If you or someone you know needs to be anointed, please contact the Parish Office at 708-447-1020.
"He summoned the Twelve and began to send them out two by two…They anointed with oil many who were sick and cured them."
The Sacrament of the Anointing of the Sick gives strength and support and can be administered to anyone struggling with an illness.
Who may Receive?
The Rite of Anointing tells us there is no need to wait until a person is at the point of death to receive the Sacrament. A careful judgment about the serious nature of the illness is sufficient. The Sacrament may be repeated if the sick person recovers after the anointing but becomes ill once again, or if, during the same illness, the person’s condition becomes more serious. A person should be anointed before surgery when a dangerous illness is the reason for the intervention (cf. Rite of Anointing, Introduction, nos. 8-10).
Moreover, “old people may be anointed if they are in weak condition even though no dangerous illness is present. Sick children may be anointed if they have sufficient use of reason to be comforted by this sacrament… [The faithful] should be encouraged to ask for the anointing, and, as soon as the time for the anointing comes, to receive it with faith and devotion, not misusing the sacrament by putting it off” (Rite of Anointing, nos. 11, 12, 13).
In the Catholic Church, Extreme Unction or the Last Rites is the anointing at the time of death. Since the Second Vatican Council, this sacrament is now called the Anointing of the Sick and has been broadened to offer healing and comfort in times of illness that may not lead to immediate death. Speaking about a wider implementation of this sacrament, Pope Paul VI advocated for “a wider availability of the sacrament and to extend it—within reasonable limits—even beyond cases of mortal illness."
Unlike the traditional understanding of the Last Rites, the sacrament of the Anointing of the Sick is, ideally, to be administered in a communal celebration.
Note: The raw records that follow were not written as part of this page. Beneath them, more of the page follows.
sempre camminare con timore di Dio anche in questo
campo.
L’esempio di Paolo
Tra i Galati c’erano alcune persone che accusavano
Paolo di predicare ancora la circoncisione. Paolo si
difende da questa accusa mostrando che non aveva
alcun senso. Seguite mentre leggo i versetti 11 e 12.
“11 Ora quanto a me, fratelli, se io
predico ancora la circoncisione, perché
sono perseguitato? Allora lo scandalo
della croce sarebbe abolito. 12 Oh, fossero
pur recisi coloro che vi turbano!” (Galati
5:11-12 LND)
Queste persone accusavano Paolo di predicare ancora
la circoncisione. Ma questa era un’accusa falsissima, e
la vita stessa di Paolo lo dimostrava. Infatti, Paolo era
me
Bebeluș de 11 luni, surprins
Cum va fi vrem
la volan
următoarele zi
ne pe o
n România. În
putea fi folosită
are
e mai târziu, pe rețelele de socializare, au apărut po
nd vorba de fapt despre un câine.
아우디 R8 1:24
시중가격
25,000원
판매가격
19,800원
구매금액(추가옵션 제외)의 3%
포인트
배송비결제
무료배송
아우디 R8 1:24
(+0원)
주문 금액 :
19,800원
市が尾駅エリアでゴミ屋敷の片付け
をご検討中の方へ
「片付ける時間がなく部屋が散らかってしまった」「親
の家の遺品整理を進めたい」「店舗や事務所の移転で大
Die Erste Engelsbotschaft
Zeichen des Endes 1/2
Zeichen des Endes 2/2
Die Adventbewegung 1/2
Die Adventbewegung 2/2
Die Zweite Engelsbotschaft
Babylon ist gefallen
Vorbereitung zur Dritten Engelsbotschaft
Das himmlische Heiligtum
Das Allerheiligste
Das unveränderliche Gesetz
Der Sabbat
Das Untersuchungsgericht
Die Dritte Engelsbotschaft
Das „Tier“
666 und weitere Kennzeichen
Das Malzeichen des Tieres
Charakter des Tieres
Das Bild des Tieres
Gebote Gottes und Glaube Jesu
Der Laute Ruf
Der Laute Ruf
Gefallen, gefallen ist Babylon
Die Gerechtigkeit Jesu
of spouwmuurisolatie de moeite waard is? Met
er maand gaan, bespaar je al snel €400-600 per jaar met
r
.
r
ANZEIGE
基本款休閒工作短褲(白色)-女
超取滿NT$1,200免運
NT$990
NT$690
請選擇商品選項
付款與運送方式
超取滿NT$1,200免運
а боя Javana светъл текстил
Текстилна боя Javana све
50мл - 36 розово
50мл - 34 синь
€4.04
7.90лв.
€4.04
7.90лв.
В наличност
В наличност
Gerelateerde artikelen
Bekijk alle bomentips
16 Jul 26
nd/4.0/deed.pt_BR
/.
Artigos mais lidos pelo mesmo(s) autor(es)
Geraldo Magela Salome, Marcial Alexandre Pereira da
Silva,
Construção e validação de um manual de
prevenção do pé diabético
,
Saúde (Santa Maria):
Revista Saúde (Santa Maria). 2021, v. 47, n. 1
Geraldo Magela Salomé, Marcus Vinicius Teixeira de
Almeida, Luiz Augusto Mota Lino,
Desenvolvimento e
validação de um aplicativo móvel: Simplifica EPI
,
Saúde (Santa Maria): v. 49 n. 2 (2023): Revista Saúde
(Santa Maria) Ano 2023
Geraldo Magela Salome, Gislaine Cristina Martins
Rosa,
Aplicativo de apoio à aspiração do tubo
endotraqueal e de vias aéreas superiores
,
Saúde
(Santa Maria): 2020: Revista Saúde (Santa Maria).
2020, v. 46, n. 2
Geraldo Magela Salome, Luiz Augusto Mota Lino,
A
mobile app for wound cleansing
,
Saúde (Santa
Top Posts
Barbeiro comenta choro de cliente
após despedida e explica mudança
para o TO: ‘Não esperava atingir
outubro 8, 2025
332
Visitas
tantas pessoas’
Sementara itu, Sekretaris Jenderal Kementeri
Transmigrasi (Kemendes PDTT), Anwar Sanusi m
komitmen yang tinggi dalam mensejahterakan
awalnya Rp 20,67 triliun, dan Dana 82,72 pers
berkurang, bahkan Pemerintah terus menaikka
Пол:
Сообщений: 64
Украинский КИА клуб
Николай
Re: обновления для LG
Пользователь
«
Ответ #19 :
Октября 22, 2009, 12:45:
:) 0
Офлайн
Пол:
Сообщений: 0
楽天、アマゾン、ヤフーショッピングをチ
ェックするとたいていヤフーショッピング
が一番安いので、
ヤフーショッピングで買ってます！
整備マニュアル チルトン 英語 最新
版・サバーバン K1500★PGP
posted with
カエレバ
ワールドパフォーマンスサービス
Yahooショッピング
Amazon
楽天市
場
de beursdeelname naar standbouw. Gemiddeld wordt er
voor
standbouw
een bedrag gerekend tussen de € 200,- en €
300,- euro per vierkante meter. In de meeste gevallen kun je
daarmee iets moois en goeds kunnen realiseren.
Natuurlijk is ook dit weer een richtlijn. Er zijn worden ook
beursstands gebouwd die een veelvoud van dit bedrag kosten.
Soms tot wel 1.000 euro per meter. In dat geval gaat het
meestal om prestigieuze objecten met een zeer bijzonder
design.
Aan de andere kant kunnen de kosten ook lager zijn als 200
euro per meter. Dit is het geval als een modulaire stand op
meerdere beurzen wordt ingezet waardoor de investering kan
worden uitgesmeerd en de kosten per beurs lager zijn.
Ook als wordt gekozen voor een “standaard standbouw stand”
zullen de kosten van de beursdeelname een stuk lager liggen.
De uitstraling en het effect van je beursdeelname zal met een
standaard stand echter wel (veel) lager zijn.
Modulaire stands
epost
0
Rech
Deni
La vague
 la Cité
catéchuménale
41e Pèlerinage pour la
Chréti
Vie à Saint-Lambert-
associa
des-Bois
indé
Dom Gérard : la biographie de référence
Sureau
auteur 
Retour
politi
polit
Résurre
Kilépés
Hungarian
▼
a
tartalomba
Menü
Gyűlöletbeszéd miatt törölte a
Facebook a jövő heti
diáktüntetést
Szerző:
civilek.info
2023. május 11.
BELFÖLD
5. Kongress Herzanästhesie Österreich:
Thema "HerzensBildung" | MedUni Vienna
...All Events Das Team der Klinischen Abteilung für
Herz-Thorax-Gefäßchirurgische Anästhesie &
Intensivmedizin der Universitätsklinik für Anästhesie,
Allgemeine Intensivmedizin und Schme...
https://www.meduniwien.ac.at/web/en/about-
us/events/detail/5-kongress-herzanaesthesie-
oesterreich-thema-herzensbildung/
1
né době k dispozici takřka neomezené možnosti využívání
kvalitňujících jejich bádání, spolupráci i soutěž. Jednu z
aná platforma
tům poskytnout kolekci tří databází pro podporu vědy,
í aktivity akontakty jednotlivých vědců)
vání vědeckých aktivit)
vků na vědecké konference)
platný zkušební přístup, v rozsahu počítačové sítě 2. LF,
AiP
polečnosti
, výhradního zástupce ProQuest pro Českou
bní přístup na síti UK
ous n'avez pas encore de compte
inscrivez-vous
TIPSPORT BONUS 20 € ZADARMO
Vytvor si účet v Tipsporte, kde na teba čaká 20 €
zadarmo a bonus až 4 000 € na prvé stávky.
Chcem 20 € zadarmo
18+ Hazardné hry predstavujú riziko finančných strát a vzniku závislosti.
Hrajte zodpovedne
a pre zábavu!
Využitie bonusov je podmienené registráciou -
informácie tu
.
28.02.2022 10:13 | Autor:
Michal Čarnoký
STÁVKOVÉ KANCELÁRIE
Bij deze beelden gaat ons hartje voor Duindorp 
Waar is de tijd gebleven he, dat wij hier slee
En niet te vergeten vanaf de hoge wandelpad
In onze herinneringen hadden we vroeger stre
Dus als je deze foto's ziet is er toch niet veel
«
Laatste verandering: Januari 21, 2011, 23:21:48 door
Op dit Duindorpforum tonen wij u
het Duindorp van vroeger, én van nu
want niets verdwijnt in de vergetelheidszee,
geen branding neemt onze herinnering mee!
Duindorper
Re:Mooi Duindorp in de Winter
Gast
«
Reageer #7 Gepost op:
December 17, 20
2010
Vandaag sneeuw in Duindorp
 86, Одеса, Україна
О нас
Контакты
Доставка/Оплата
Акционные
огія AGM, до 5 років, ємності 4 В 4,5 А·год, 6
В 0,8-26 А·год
The Catechism of the Catholic Church states that when the sick are anointed they should be "assisted by their pastor and the whole ecclesial community, which is invited to surround the sick in a special way through their prayers and fraternal attention" (1516). "Like all the sacraments the Anointing of the Sick is a liturgical and communal celebration…It is very fitting to celebrate it within the Eucharist" (1517).
The healing that occurs in this sacrament of anointing is not necessarily physical healing. While we believe that physical healing can occur through the great power of God, the grace that is infused through this special sacrament is the reminder of the eternal presence of God in our human suffering.
When the priest blessing the oil of anointing, he asks God to "send the power of your Holy Spirit, the Consoler, into this precious oil. Make this oil a remedy for all who are anointed with it; heal them in body, in soul and in spirit, and deliver them from every affliction" (Pastoral Care of the Sick, #123).
"The celebration of the Anointing of the Sick consists essentially in the anointing of the forehead and hands of the sick person (in the Roman Rite) or of other parts of the body (in the Eastern rite), the anointing being accompanied by the liturgical prayer of the celebrant asking for the special grace of this sacrament" (CCC 1531).